Philosophy Seminar 7 (German Philosophy/Contemporary Philosophy)

Reading Kant’s the Critique of Pure Reason

Yuka Matsuo
4th-year student at the School of Humanities and Social Sciences

When we see a normal everyday object such as a desk, we recognize that “this is a desk.” Have you ever considered what takes place within our consciousness when making this recognition?

In the Philosophy Seminar 7, students read the Critique of Pure Reason, the main work of the contemporary Prussian philosopher Immanuel Kant. Particular emphasis is placed on the Transcendental Dialectic and students discuss the topic of “recognition” as introduced at the start of this article. The course is taught by the knowledgeable and kind Professor Yoshiyuki Mikoshiba, who conducts research in the philosophy of Kant. Seminar classes use a format in which students give a presentation on preselected sections of Kant’s work. Presentations are followed by a Q&A session. When students have trouble proceeding in their discussion, Professor Mikoshiba helps get the debate back on track by explaining through easy-to-understand and familiar examples. His assistance is invaluable to student discussion.

One feature of this seminar is that many students choose to repeat the course. In fact, I am a repeater myself. This is possible due to a system allowing students to repeatedly enroll courses which they find interesting in the philosophy course. I think there are many 4th-year students who, like myself, have repeatedly enrolled in the course since their 2nd year and are now taking the course for the third time.

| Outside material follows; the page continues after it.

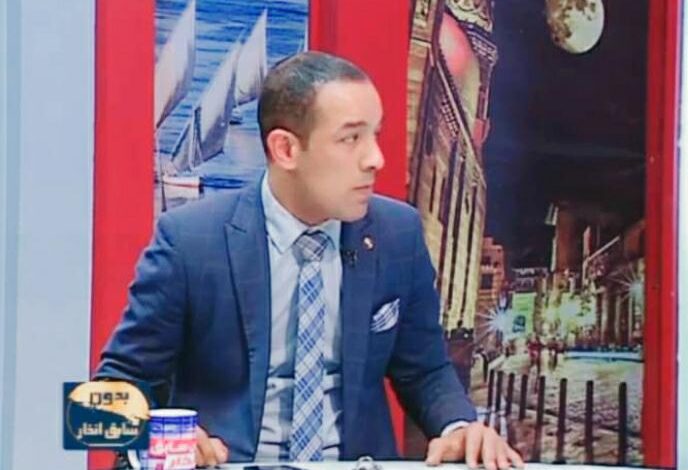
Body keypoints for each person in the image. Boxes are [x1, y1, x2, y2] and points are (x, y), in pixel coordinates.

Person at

The sections of Kant’s work which are read change slightly every year, allowing for new discoveries to be made even by repeating students. This creates the desire for more in-depth knowledge.

Every week, I find myself looking forward to time spent immersed in detailed analysis of Kant’s philosophy together with my motivated classmates.

Presentation given in the classroom

Professor Mikoshiba teaches with passion.